More right-wing extremist soldiers were uncovered and removed from service in the Bundeswehr in the past few years than had previously been reported, according to a report published Saturday by German newsmagazine Der Spiegel.

The Military Counterintelligence Service (MAD), which is responsible for investigating extremism in Germany's military, admitted that it had underreported the numbers "to the outside world" as well as to the Bundestag, the lower house of the German parliament.

During a closed-door meeting with the Bundestag's internal affairs committee in mid-February, a MAD department head said the figures they had reported only constituted the number of "clearly recognized right-wing extremists," Der Spiegel reported.

Figures 'came up short'

MAD previously reported that four right-wing extremists were let go from the military in 2018, as well as three Islamic extremist soldiers. In 2017, six far-right extremists were removed.

One of the agency's members told Der Spiegel that those statistics "came up short" of the real figures of people let go from Germany's armed forces — which include suspected cases of right-wing extremists as well.

Since 2013, there have been "around 10" additional "suspects with extremist attitudes" every year who were uncovered and reported to troop leaders, a MAD official told Der Spiegel.

Read more: A German right-wing extremist soldier's double life

Some 450 cases being investigated

The agency is currently investigating some 450 suspected cases of right-wing extremism in the German military, the magazine and news agency dpa reported.

Of those cases, 64 are suspected of being members of the Identitarian movement, while another 64 are possible Reichsbürger (Citizens of the Reich) members.

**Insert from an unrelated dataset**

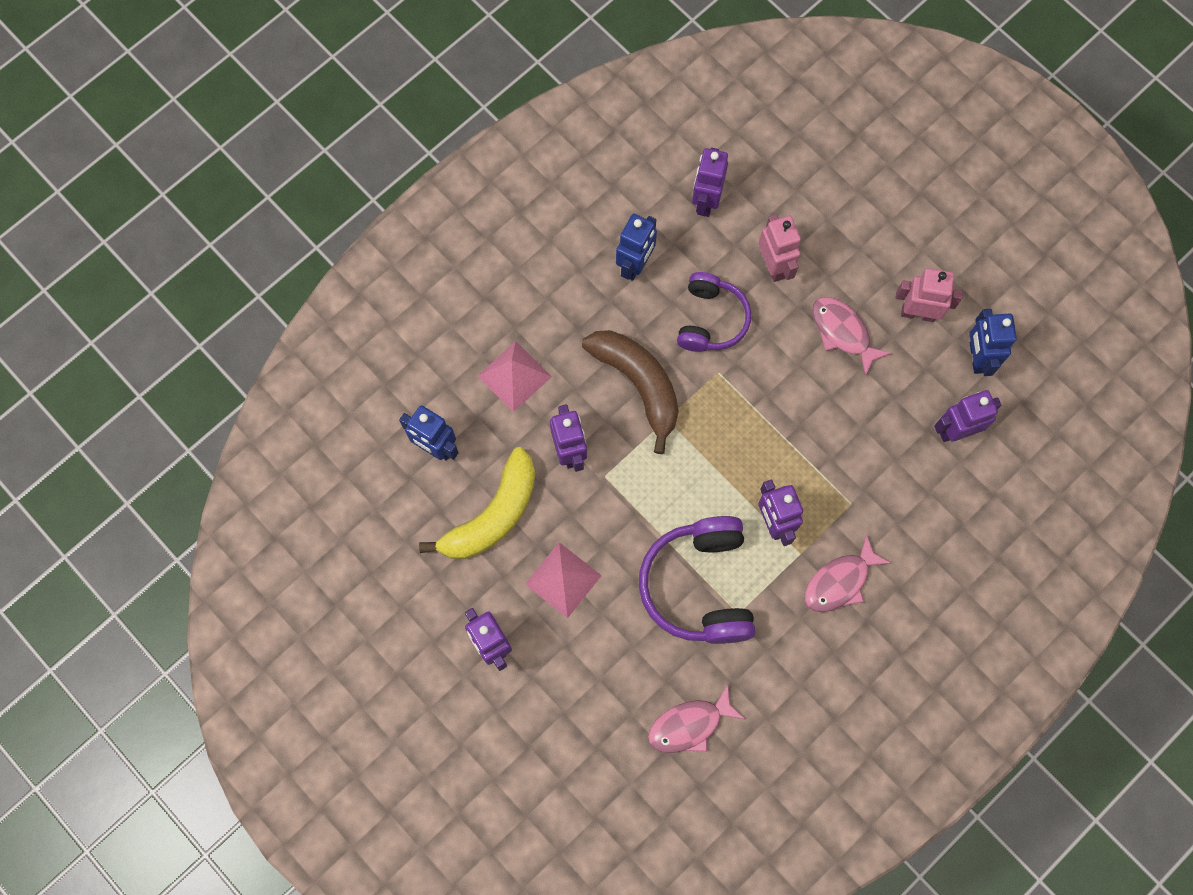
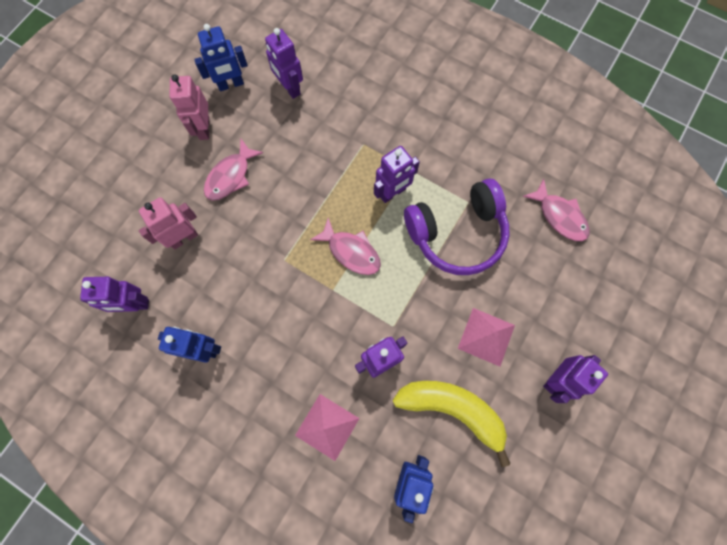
camera: 105 degrees left, 0 degrees up
(638, 384) = (309, 319): brown banana -> none
(710, 319) = (240, 276): purple headphones -> none
(840, 581) = (422, 140): pink fish -> pink fish (351, 251)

German law expects soldiers to actively commit to defending the country's constitutional values, making the presence of right-wing extremists especially problematic.

The Reichsbürger movement, in particular, rejects the legitimacy of the German government as well as current German law.

'Danger not being taken seriously'

Several opposition lawmakers criticized German Chancellor Angela Merkel's government following the publication of the Der Spiegel report, saying Berlin should be more forthcoming with the data.

Left party MP Christine Buchholz told the AFP news agency that the scandal is not about isolated cases but rather a "structural problem" within the German military.

It is "high time for the government to stop downplaying right-wing extremism in the Bundeswehr," said Buchholz, who is a member of the Bundestag's defense committee.

Agnieszka Brugger, an opposition Greens lawmaker who also sits on the defense committee, urged for the Defense Ministry to submit a regular report on the cases with the complete figures.

The ministry is creating the impression "that the danger isn't being taken seriously enough when information is only made available upon request and not even with the overall context," Brugger told AFP.